▸ What is needed
Please go line by line and repeat the data below exactly, with no images.

▸ Supplied information
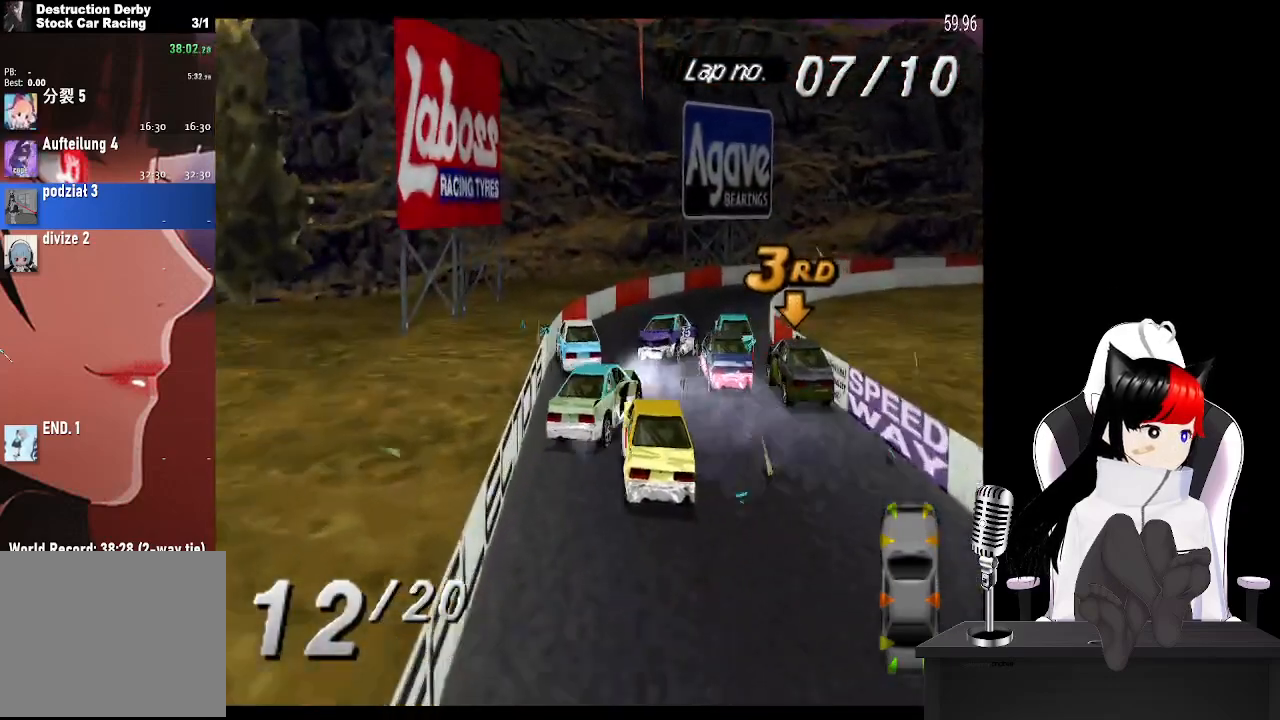
{"buttons": [], "left_stick": "center", "events": [[17, "DPAD_RIGHT", "down"], [200, "DPAD_RIGHT", "up"], [433, "CROSS", "up"]]}
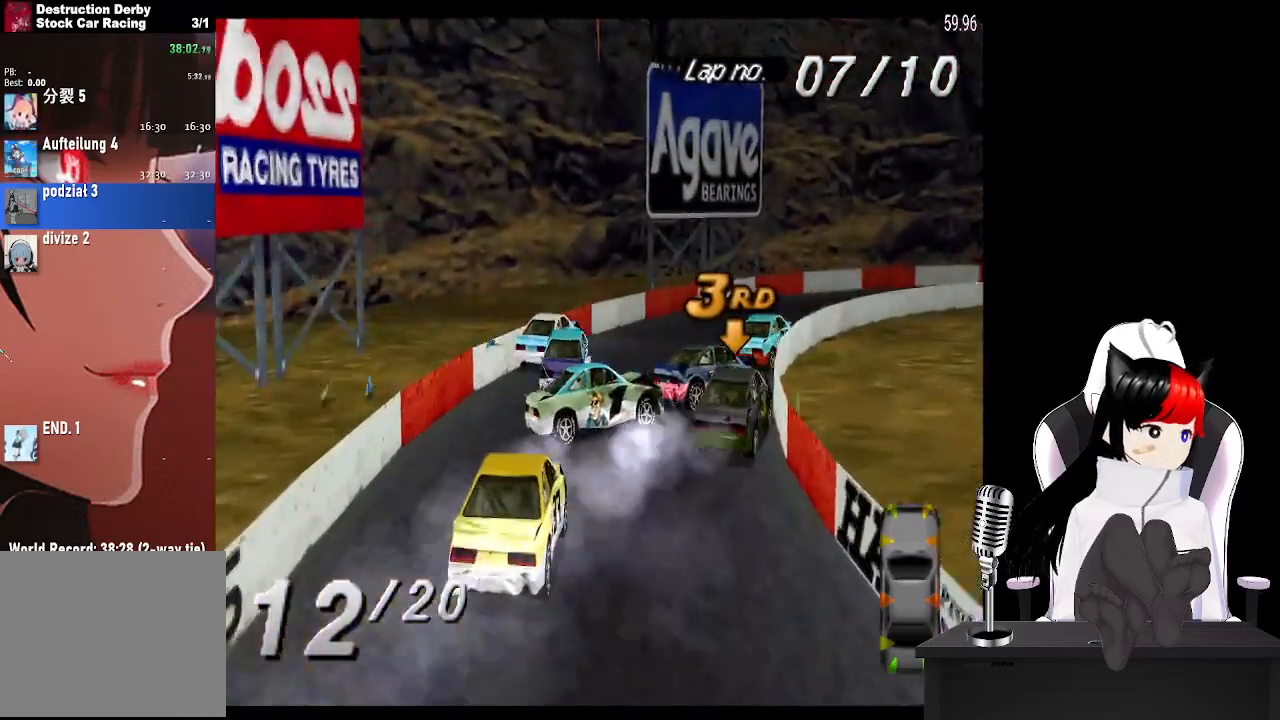
{"buttons": ["CROSS"], "left_stick": "center", "events": [[17, "SQUARE", "down"], [283, "SQUARE", "up"], [317, "CROSS", "down"]]}
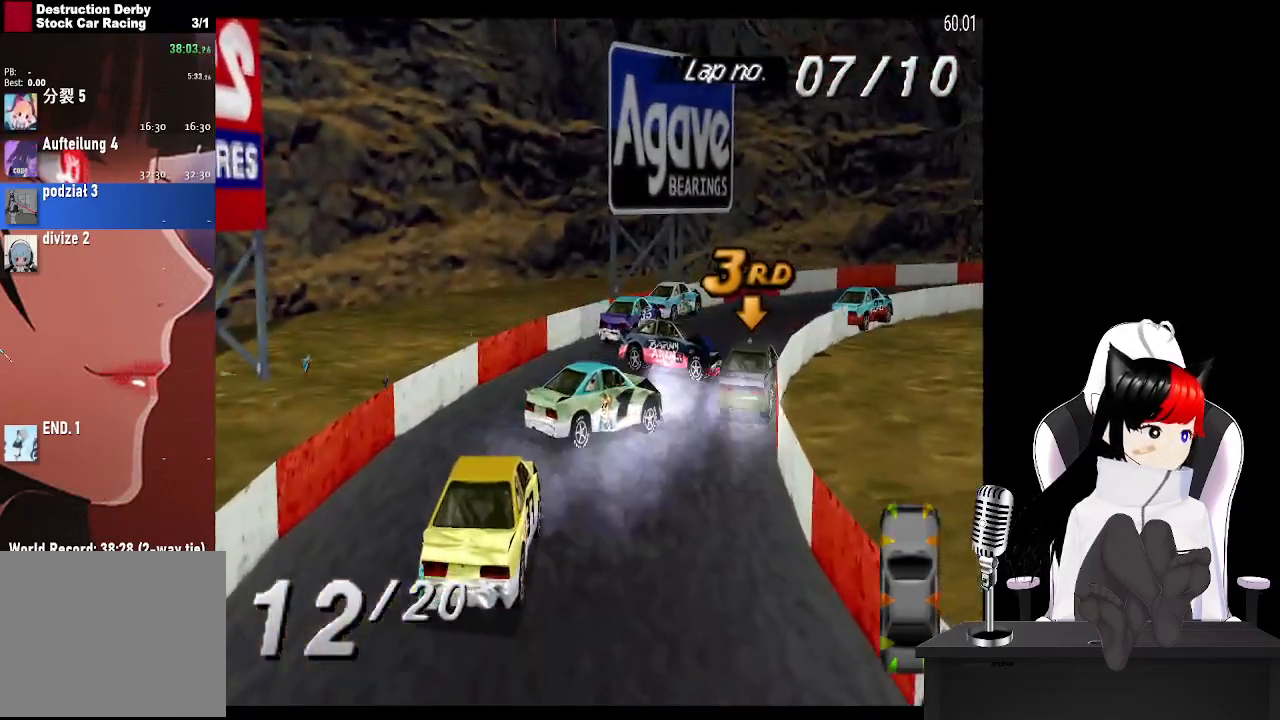
{"buttons": ["CROSS"], "left_stick": "center", "events": []}
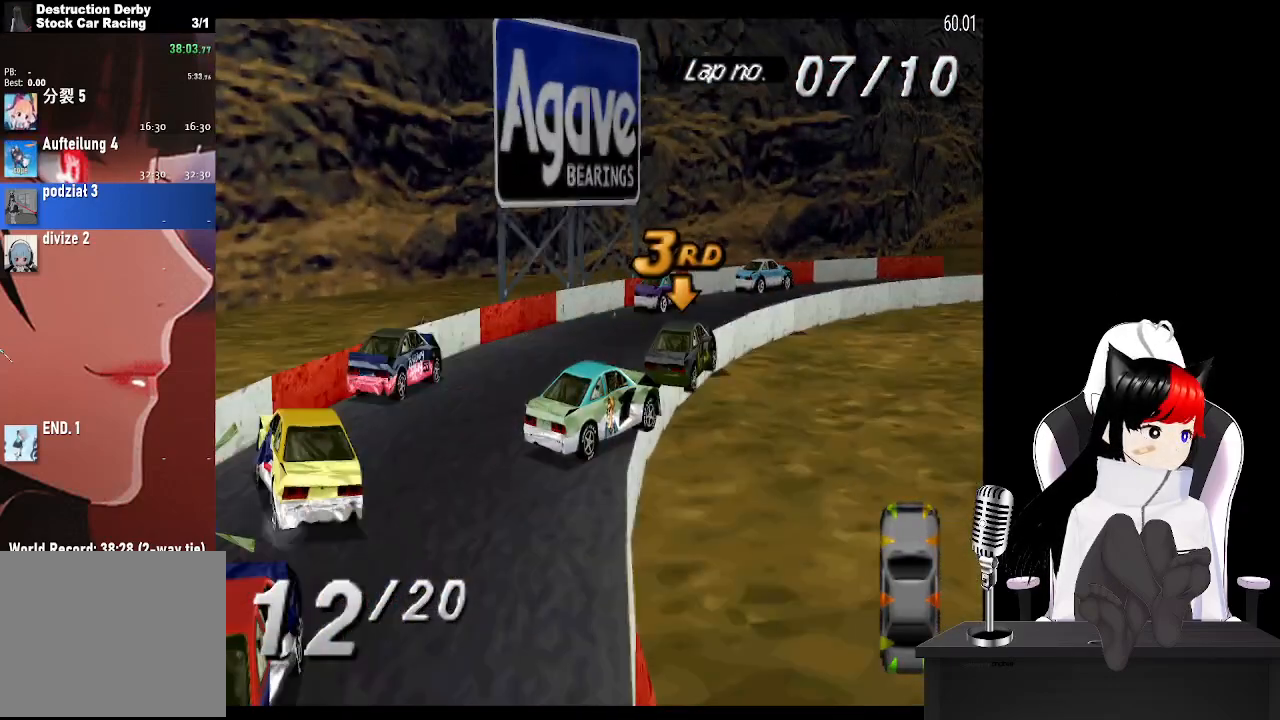
{"buttons": ["CROSS", "DPAD_RIGHT"], "left_stick": "center", "events": [[50, "DPAD_RIGHT", "down"]]}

▸ Task result
{"buttons": [], "left_stick": "center", "events": [[17, "DPAD_RIGHT", "down"], [200, "DPAD_RIGHT", "up"], [433, "CROSS", "up"]]}
{"buttons": ["CROSS"], "left_stick": "center", "events": [[17, "SQUARE", "down"], [283, "SQUARE", "up"], [317, "CROSS", "down"]]}
{"buttons": ["CROSS"], "left_stick": "center", "events": []}
{"buttons": ["CROSS", "DPAD_RIGHT"], "left_stick": "center", "events": [[50, "DPAD_RIGHT", "down"]]}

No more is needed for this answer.